The offering by the Company will be made only by means of a prospectus in accordance with the Securities Act of 1933, as amended, and all applicable state securities laws. This press release shall not constitute an offer to sell or the solicitation of an offer to buy any securities.
The proposed transaction will be submitted to shareholders of Regal Bancorp for their consideration. The Company will file a registration statement, a proxy statement/prospectus and other relevant documents concerning the proposed transaction with the Securities and Exchange Commission (the “SEC”). Regal Bancorp shareholders are urged to read the registration statement and proxy statement/prospectus when they become available and any other relevant documents filed with the SEC, as well as any amendments or supplements to those documents, because they will contain important information.

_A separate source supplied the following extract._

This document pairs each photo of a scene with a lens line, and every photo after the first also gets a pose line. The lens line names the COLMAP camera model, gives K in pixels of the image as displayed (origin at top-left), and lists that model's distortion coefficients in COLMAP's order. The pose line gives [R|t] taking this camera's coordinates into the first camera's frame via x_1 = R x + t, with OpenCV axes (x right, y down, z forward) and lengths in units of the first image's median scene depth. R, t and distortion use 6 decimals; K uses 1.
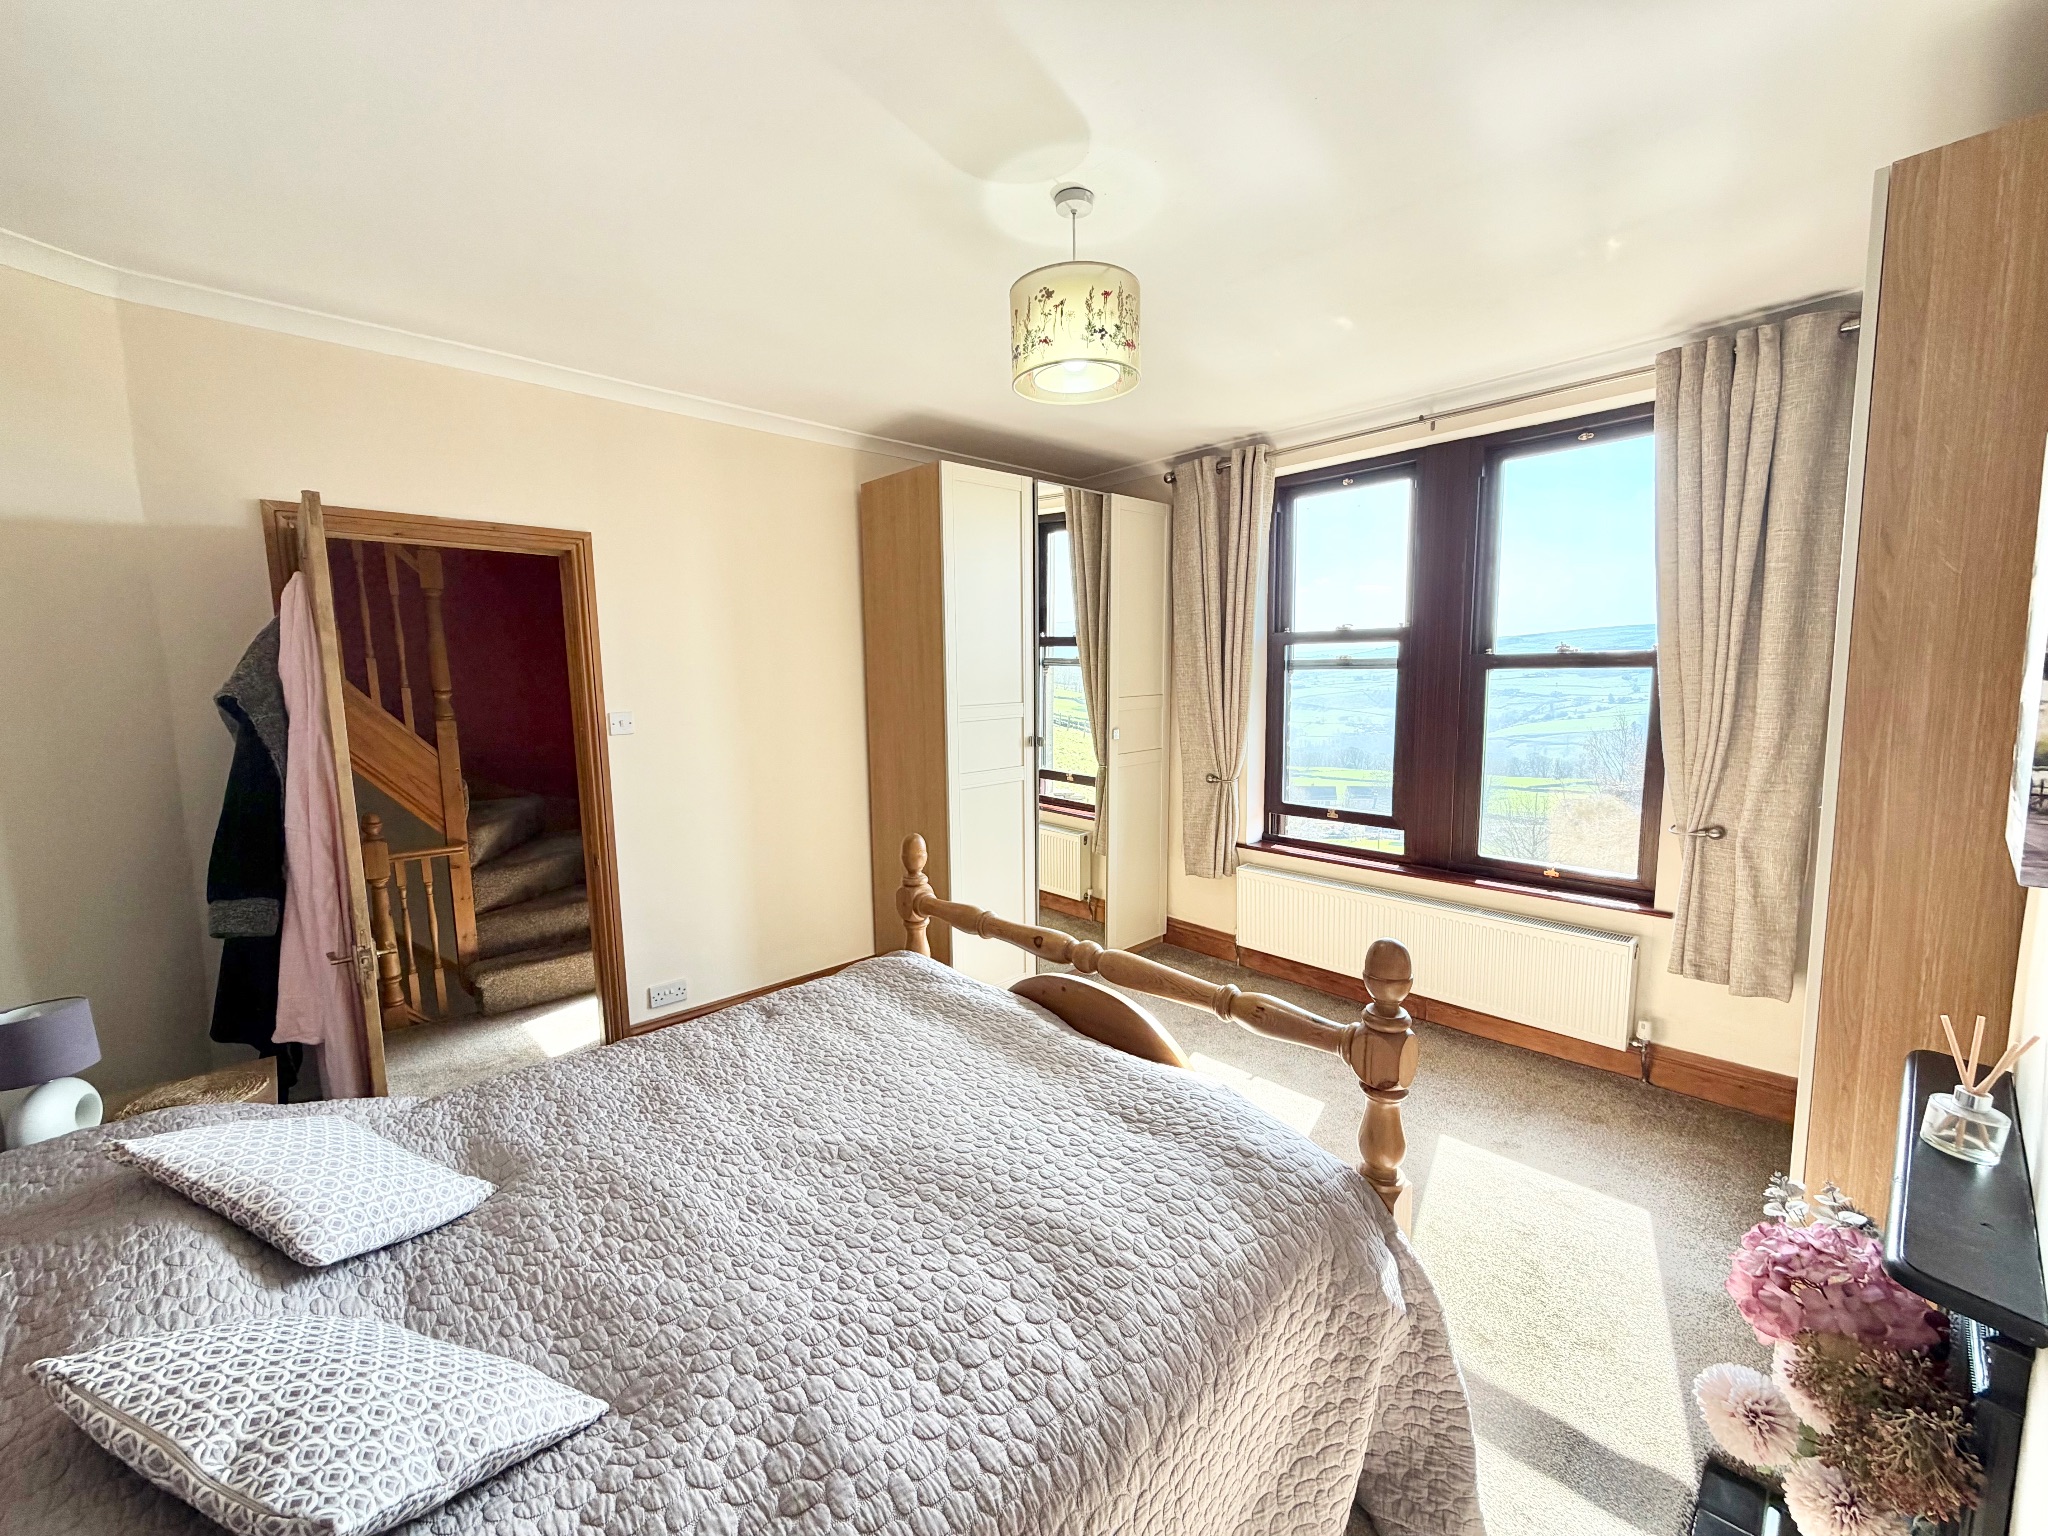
lens RADIAL K [[822.6, 0, 1010.9], [0, 822.6, 771.8], [0, 0, 1]] dist [0.001369, 0.000629]
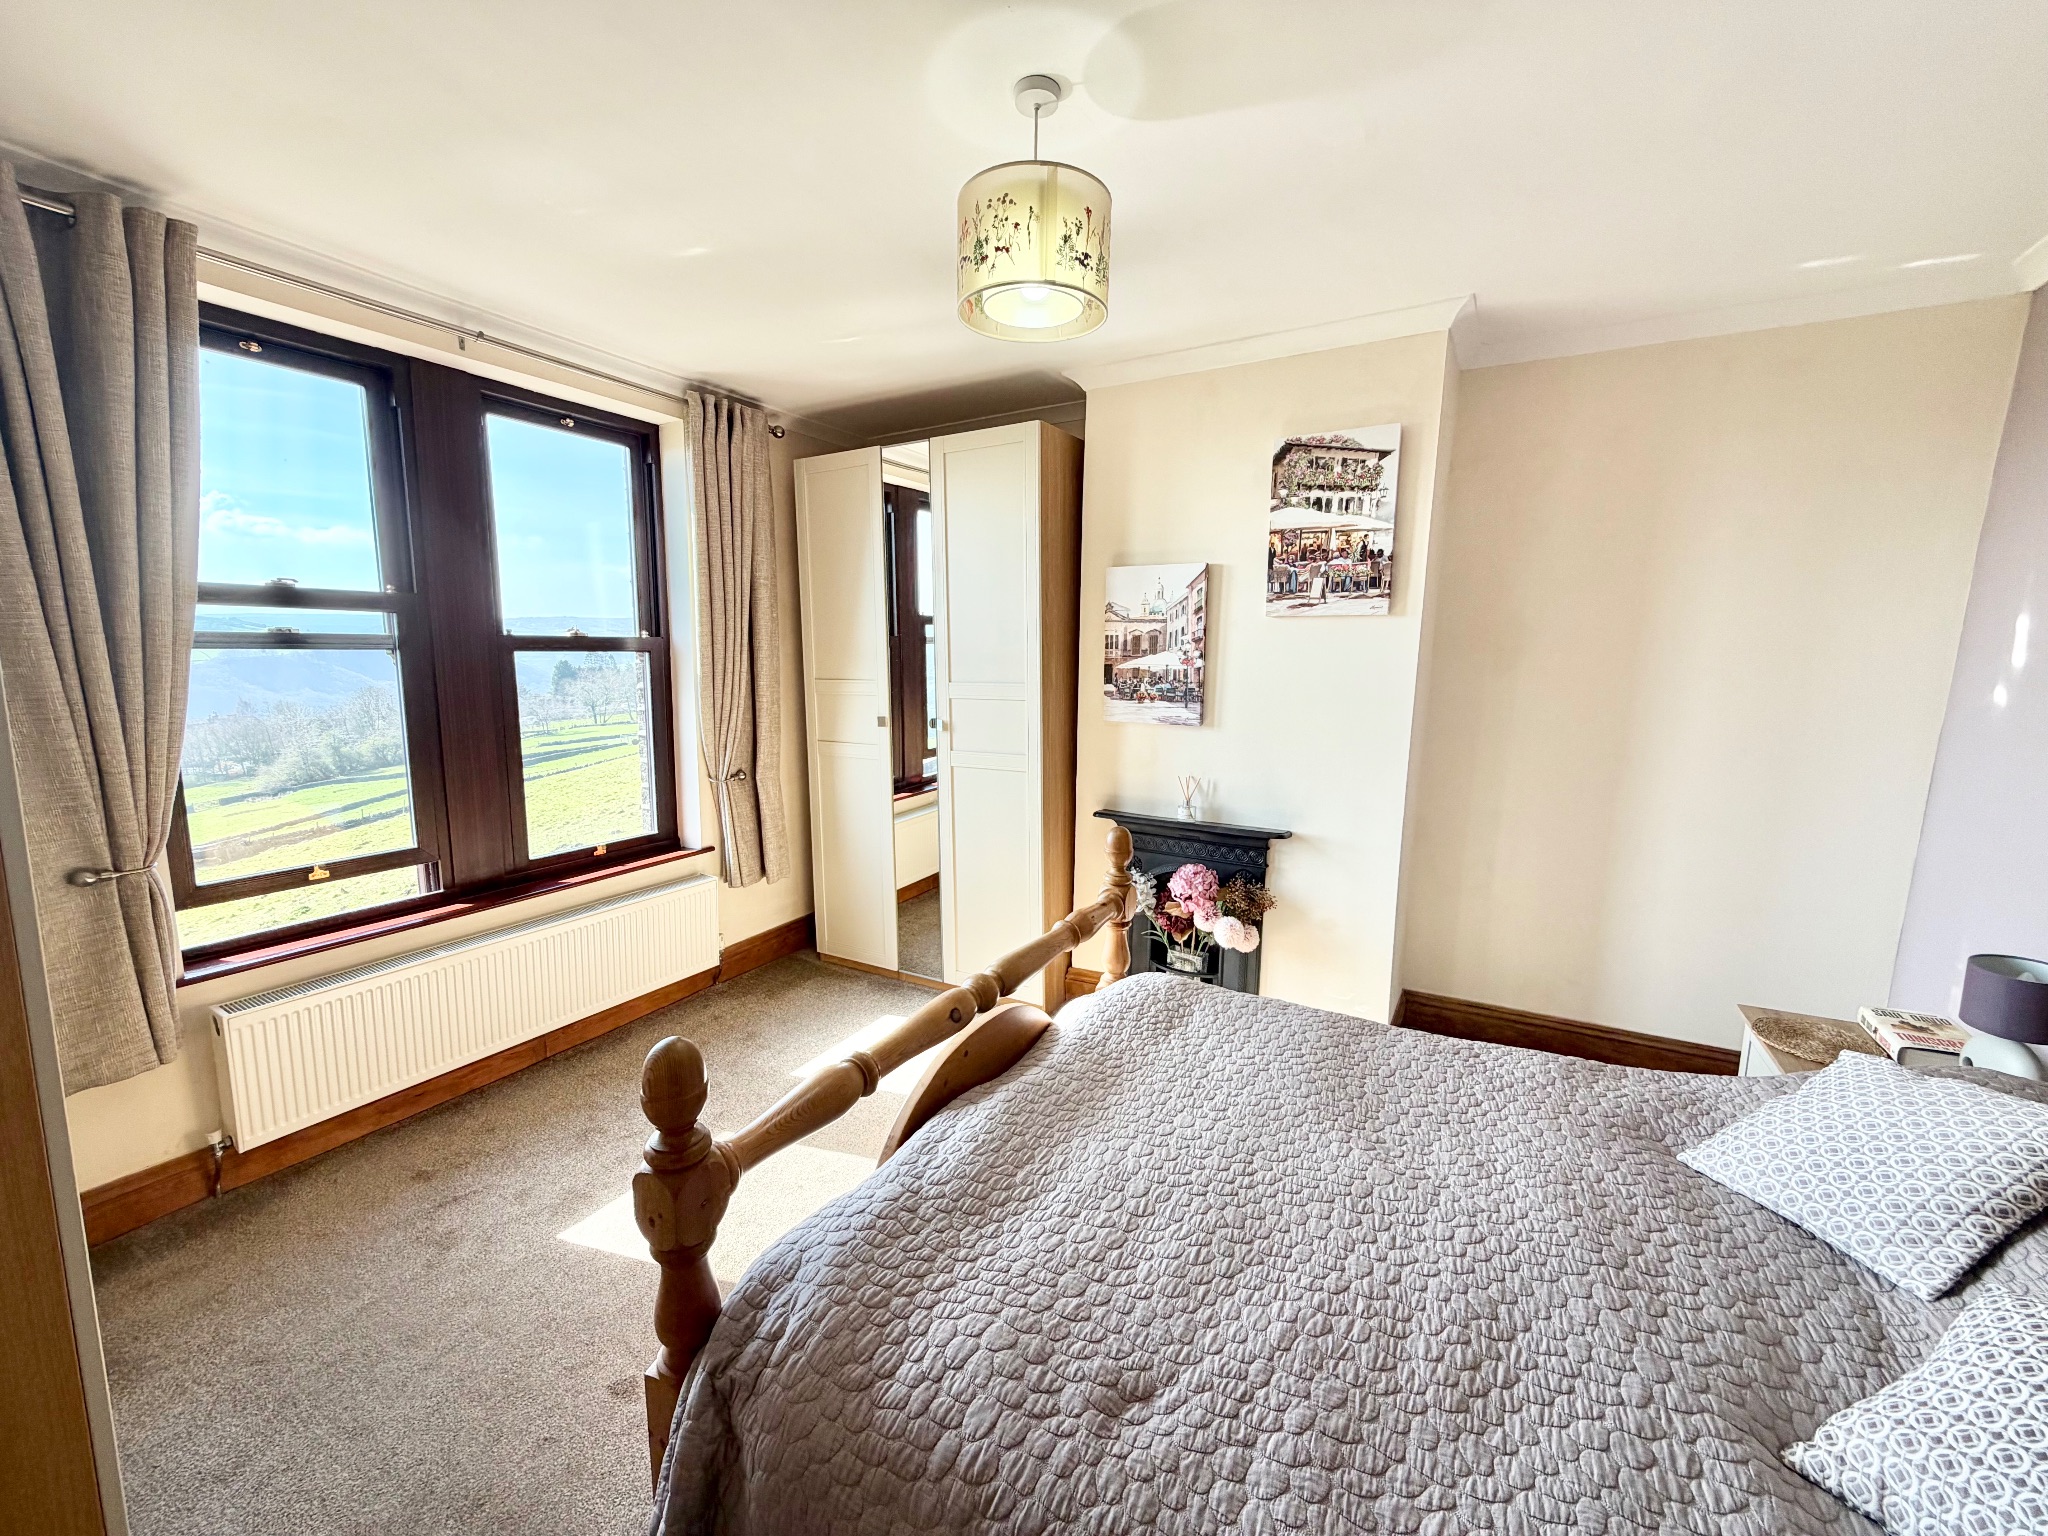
lens RADIAL K [[822.6, 0, 1026.5], [0, 822.6, 768.8], [0, 0, 1]] dist [0.001369, 0.000629]
pose [[-0.311804, -0.125643, 0.941803, -0.457668], [0.112263, 0.979403, 0.167827, -0.089864], [-0.943491, 0.158059, -0.291277, 0.779171]]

You will be able to obtain a free copy of the proxy statement/prospectus, as well as other filings containing information about the Company, at the SEC’s Internet site (http://www.sec.gov). Copies of the proxy statement/prospectus and the SEC filings that will be incorporated by reference in the proxy statement/prospectus can be obtained, without charge, by directing a request to Lisa King, Investor Relations, Regal Bancorp, 570 West Mount Pleasant Avenue, Livingston, New Jersey 07039, 973-716-0600.
The directors and executive officers of Regal Bancorp may be deemed to be participants in the solicitation of proxies from the shareholders of Regal Bancorp in connection with the merger. Information about the directors and executive officers of Regal Bancorp and their ownership of Regal Bancorp common stock may be found in its definitive proxy statement relating to its 2022 Annual Meeting of Shareholders, which can be obtained free of charge from Regal Bancorp by directing a request to Lisa King, Investor Relations, Regal Bancorp, 570 West Mount Pleasant Avenue, Livingston, New Jersey 07039, 973-716-0600. Additional information regarding the interests of these participants and other persons who may be deemed participants in the transaction may be obtained by reading the proxy statement/prospectus regarding the proposed transaction when it becomes available.